Drive on to the Badrulchau Stone Monoliths — 37 basalt megaliths arranged in rows, origin unknown, possibly 5,000 years old. Free entry. No interpretation panels. Just ancient stones in a jungle clearing that nobody has convincingly explained.
Return to Koror. A final lunch at Drop Off Bar & Grill — grilled tuna steak for $16. Pack. Airport shuttle.
At the departure gate, flip through your passport and find the pledge again. "I take this pledge as your guest to preserve and protect your beautiful and unique island home."
Four days in a country of 18,000 people that has protected 80% of its waters, banned harmful sunscreen, made every visitor sign a personal promise to care — and still holds one of the richest marine ecosystems anywhere on the planet.

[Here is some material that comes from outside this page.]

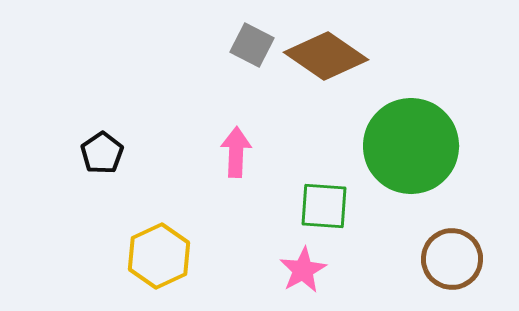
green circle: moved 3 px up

The pledge isn't a formality. It's a statement about what matters. And what matters, in Palau, is what's under the water.
For a similar experience in a different setting, Raja Ampat offers a compelling alternative.
For a larger-scale reef experience, the Great Barrier Reef stretches 2,300 km along Australia's coast.
Travelers seeking both world-class diving and lagoon beauty often pair Palau with Bora Bora.
For a more accessible Pacific island trip, Fiji offers solid diving and easier logistics.
The Numbers
Day
Activity
Cost (USD)
1
Arrival, permits, hotel, dinner
$290
2
Rock Islands/Jellyfish Lake tour
$130
3
Two-tank dive (Blue Corner + German Channel)
$160
4
Car rental, waterfall, departure
$90
Accommodation (4 nights)
$560
Total
4 days in Palau
~$1,230
Expensive? Yes. Worth it? Every dollar. Some places earn their price through luxury. Palau earns it through density — of marine life, of silence, and of meaning.